De fato esse acontecimento tem reflexos em todos as áreas da nossa vida, mas em especial a nossa saúde física e psíquica é sem sombra de dúvidas, o ponto nevrálgico da questão. A forma como corpo e mente respondem a esses súbitos ataques externos é surpreendente sempre, sob todos os aspectos, ou seja, a forma como reagimos e nos posicionamos em relação ao ADEUS é um fator preponderante para a manutenção e ou preservação de nossa saúde em geral.

Como estamos falando de saúde, o meu companheiro inseparável e indesejável, o diabetes, não poderia ficar de fora, pois ele se faz sempre presente em todas as manifestações do meu corpo e da minha mente, queira eu ou não, goste eu ou não. Logo a maneira como eu vou lidar com o ADEUS também é um fator determinante da minha glicemia, que por sua vez é determinante para o bom andamento da minha visão, para o mais apropriado crescimento da minha próstata, enfim pra tudo quanto é “PORRA” nessa minha vida de diabético.

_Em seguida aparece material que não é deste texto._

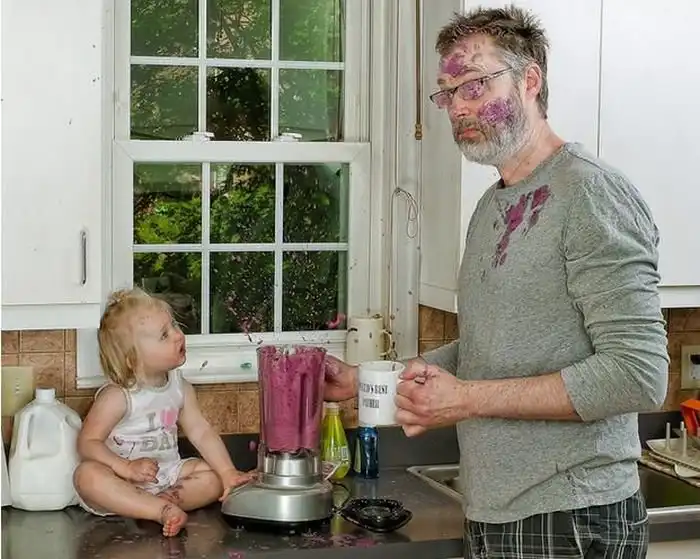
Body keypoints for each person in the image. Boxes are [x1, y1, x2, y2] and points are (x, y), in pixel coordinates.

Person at [325, 5, 668, 558]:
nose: (459, 107)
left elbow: (638, 374)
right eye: (448, 93)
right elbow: (492, 349)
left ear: (530, 80)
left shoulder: (590, 194)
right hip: (497, 510)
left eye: (475, 85)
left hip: (570, 515)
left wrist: (464, 399)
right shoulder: (493, 204)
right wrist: (366, 379)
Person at [73, 288, 254, 537]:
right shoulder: (118, 396)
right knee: (87, 476)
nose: (178, 335)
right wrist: (125, 468)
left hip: (167, 475)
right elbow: (87, 443)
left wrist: (227, 472)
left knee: (212, 477)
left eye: (174, 326)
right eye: (164, 335)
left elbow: (201, 432)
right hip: (121, 479)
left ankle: (160, 504)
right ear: (133, 359)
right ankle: (158, 510)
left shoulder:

Eu não poderia terminar esta resenha sem fazer uma menção a “um breve adeus” a um querido amigo que se foi há poucos meses, com apenas 50 anos, que era diabético, que em função disso se fragilizou diante de outras doenças oportunistas, que fez escolhas bem diversas das minhas, mas que acima de tudo sempre respeitou as minhas escolhas, assim como eu respeitava as suas, o que acabou por nos tornar dois bons amigos. Que sempre viveu intensamente e desregradamente, sem nunca ter adotado nenhum cuidado ou restrição de qualquer natureza, em prol da preservação de sua saúde, muito pelo contrário cometeu os maiores desatinos alimentícios e comportamentais que se possa imaginar, principalmente quando lembramos de sua condição (diabético), e que por tudo isso acabou pagando um preço muito alto, nos deixando de forma tão prematura. Mas nunca durante toda a sua existência, da qual tive o prazer de privar, deixou transparecer a ninguém algum sentimento menor, seja de desrespeito aos seus pares, de falta de empatia, de apreço a dogmas e conceitos muito discutíveis, de ideias preconceituosas. Na realidade a mim parecia que a única lei a que ele se rendia era aquela que prega um imenso amor a vida acima de tudo e de todos, o chamado viver bem a vida, com a maior intensidade possível, não importando as consequências disso. Fique em paz meu amigo!